## What is asked
Omit any picture, and return the remaining data exactly as written.

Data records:

## begin

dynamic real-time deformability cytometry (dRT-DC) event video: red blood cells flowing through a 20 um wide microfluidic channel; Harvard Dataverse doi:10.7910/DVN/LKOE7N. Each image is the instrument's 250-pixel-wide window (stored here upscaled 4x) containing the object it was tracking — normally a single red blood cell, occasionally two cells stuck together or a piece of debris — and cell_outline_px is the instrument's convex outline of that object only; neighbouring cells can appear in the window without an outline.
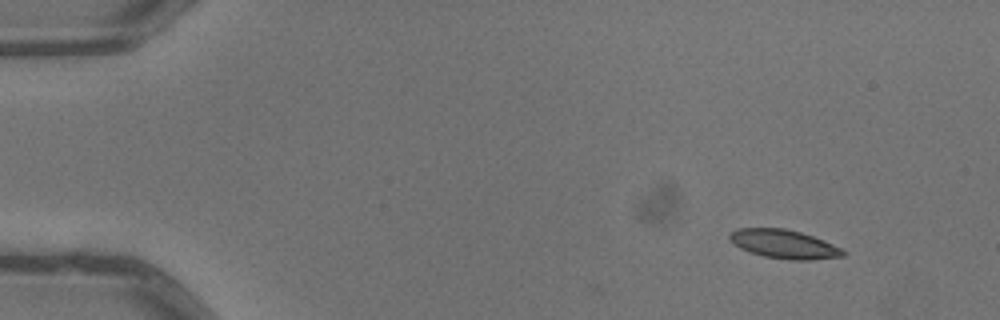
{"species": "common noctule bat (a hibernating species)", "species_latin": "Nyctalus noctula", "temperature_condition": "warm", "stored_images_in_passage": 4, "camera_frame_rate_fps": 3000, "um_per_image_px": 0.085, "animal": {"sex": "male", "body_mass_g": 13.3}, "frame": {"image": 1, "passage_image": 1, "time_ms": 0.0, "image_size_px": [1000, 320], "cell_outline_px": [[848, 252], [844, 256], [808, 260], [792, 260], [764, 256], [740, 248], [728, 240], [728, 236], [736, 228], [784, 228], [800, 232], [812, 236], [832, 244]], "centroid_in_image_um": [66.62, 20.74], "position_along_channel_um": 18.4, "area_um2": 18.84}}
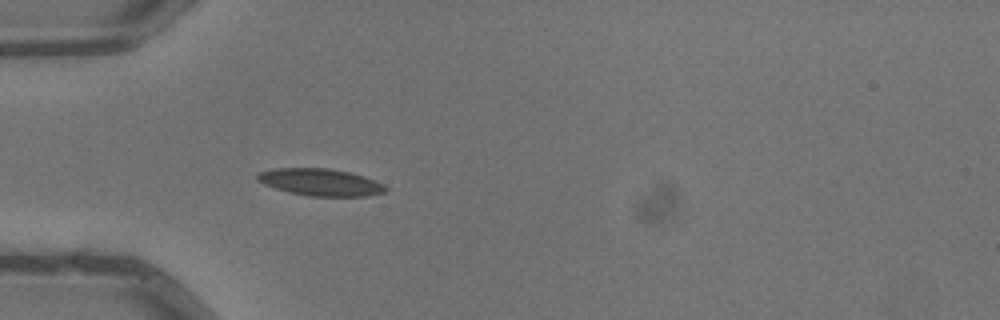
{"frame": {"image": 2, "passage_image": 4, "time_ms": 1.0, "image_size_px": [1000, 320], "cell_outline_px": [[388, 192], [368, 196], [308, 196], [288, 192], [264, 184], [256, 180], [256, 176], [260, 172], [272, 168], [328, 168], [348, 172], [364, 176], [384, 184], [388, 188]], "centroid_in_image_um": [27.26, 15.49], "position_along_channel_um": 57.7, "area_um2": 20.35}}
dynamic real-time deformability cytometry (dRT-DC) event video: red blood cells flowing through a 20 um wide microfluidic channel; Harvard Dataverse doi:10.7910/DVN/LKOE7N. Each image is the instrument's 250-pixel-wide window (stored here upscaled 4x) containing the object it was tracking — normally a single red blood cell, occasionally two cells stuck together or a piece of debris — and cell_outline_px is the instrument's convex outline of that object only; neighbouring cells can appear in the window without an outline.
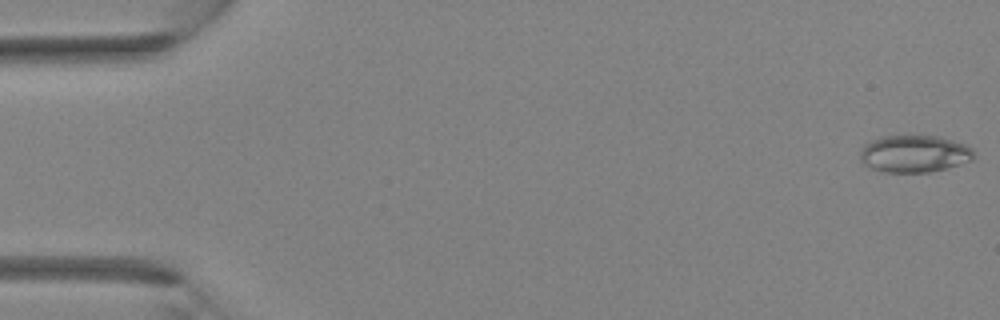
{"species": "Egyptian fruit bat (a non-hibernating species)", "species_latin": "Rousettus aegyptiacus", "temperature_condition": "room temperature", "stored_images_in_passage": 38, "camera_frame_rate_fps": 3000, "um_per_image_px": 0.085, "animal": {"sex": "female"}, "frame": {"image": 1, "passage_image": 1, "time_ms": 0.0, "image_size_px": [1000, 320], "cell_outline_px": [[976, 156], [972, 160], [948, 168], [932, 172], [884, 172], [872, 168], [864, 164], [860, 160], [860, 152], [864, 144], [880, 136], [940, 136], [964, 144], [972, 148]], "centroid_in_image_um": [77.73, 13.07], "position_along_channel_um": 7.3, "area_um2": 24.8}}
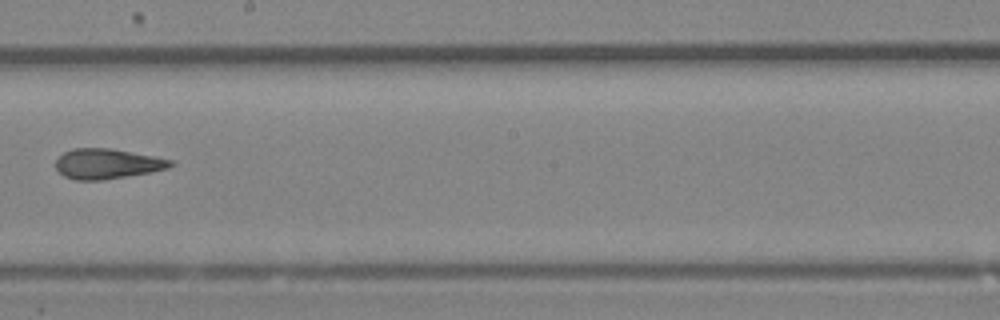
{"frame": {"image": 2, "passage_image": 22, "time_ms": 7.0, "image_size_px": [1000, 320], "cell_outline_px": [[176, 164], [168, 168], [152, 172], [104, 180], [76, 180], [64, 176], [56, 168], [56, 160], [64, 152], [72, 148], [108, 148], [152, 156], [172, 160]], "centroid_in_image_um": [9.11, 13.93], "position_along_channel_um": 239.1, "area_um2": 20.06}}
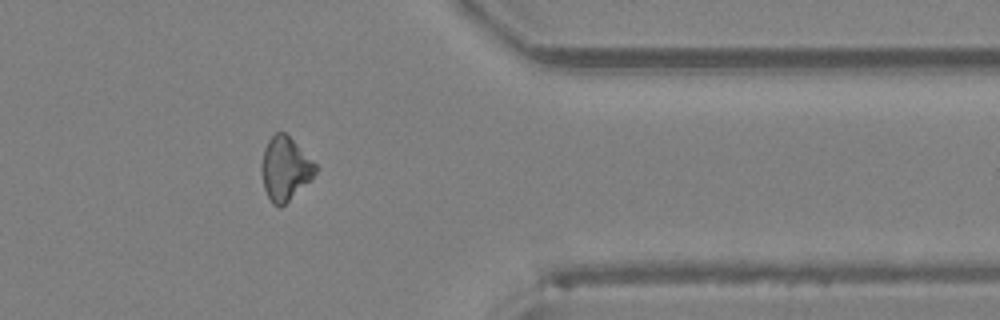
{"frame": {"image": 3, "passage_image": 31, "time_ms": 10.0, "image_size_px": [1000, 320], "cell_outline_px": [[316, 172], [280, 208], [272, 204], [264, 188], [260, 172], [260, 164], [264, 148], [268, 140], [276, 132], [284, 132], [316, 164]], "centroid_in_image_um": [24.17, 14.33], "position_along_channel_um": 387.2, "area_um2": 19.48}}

## end

## Finished task
dynamic real-time deformability cytometry (dRT-DC) event video: red blood cells flowing through a 20 um wide microfluidic channel; Harvard Dataverse doi:10.7910/DVN/LKOE7N. Each image is the instrument's 250-pixel-wide window (stored here upscaled 4x) containing the object it was tracking — normally a single red blood cell, occasionally two cells stuck together or a piece of debris — and cell_outline_px is the instrument's convex outline of that object only; neighbouring cells can appear in the window without an outline.
{"species": "common noctule bat (a hibernating species)", "species_latin": "Nyctalus noctula", "temperature_condition": "warm", "stored_images_in_passage": 4, "camera_frame_rate_fps": 3000, "um_per_image_px": 0.085, "animal": {"sex": "male", "body_mass_g": 13.3}, "frame": {"image": 1, "passage_image": 1, "time_ms": 0.0, "image_size_px": [1000, 320], "cell_outline_px": [[848, 252], [844, 256], [808, 260], [792, 260], [764, 256], [740, 248], [728, 240], [728, 236], [736, 228], [784, 228], [800, 232], [812, 236], [832, 244]], "centroid_in_image_um": [66.62, 20.74], "position_along_channel_um": 18.4, "area_um2": 18.84}}
{"frame": {"image": 2, "passage_image": 4, "time_ms": 1.0, "image_size_px": [1000, 320], "cell_outline_px": [[388, 192], [368, 196], [308, 196], [288, 192], [264, 184], [256, 180], [256, 176], [260, 172], [272, 168], [328, 168], [348, 172], [364, 176], [384, 184], [388, 188]], "centroid_in_image_um": [27.26, 15.49], "position_along_channel_um": 57.7, "area_um2": 20.35}}
dynamic real-time deformability cytometry (dRT-DC) event video: red blood cells flowing through a 20 um wide microfluidic channel; Harvard Dataverse doi:10.7910/DVN/LKOE7N. Each image is the instrument's 250-pixel-wide window (stored here upscaled 4x) containing the object it was tracking — normally a single red blood cell, occasionally two cells stuck together or a piece of debris — and cell_outline_px is the instrument's convex outline of that object only; neighbouring cells can appear in the window without an outline.
{"species": "Egyptian fruit bat (a non-hibernating species)", "species_latin": "Rousettus aegyptiacus", "temperature_condition": "room temperature", "stored_images_in_passage": 38, "camera_frame_rate_fps": 3000, "um_per_image_px": 0.085, "animal": {"sex": "female"}, "frame": {"image": 1, "passage_image": 1, "time_ms": 0.0, "image_size_px": [1000, 320], "cell_outline_px": [[976, 156], [972, 160], [948, 168], [932, 172], [884, 172], [872, 168], [864, 164], [860, 160], [860, 152], [864, 144], [880, 136], [940, 136], [964, 144], [972, 148]], "centroid_in_image_um": [77.73, 13.07], "position_along_channel_um": 7.3, "area_um2": 24.8}}
{"frame": {"image": 2, "passage_image": 22, "time_ms": 7.0, "image_size_px": [1000, 320], "cell_outline_px": [[176, 164], [168, 168], [152, 172], [104, 180], [76, 180], [64, 176], [56, 168], [56, 160], [64, 152], [72, 148], [108, 148], [152, 156], [172, 160]], "centroid_in_image_um": [9.11, 13.93], "position_along_channel_um": 239.1, "area_um2": 20.06}}
{"frame": {"image": 3, "passage_image": 31, "time_ms": 10.0, "image_size_px": [1000, 320], "cell_outline_px": [[316, 172], [280, 208], [272, 204], [264, 188], [260, 172], [260, 164], [264, 148], [268, 140], [276, 132], [284, 132], [316, 164]], "centroid_in_image_um": [24.17, 14.33], "position_along_channel_um": 387.2, "area_um2": 19.48}}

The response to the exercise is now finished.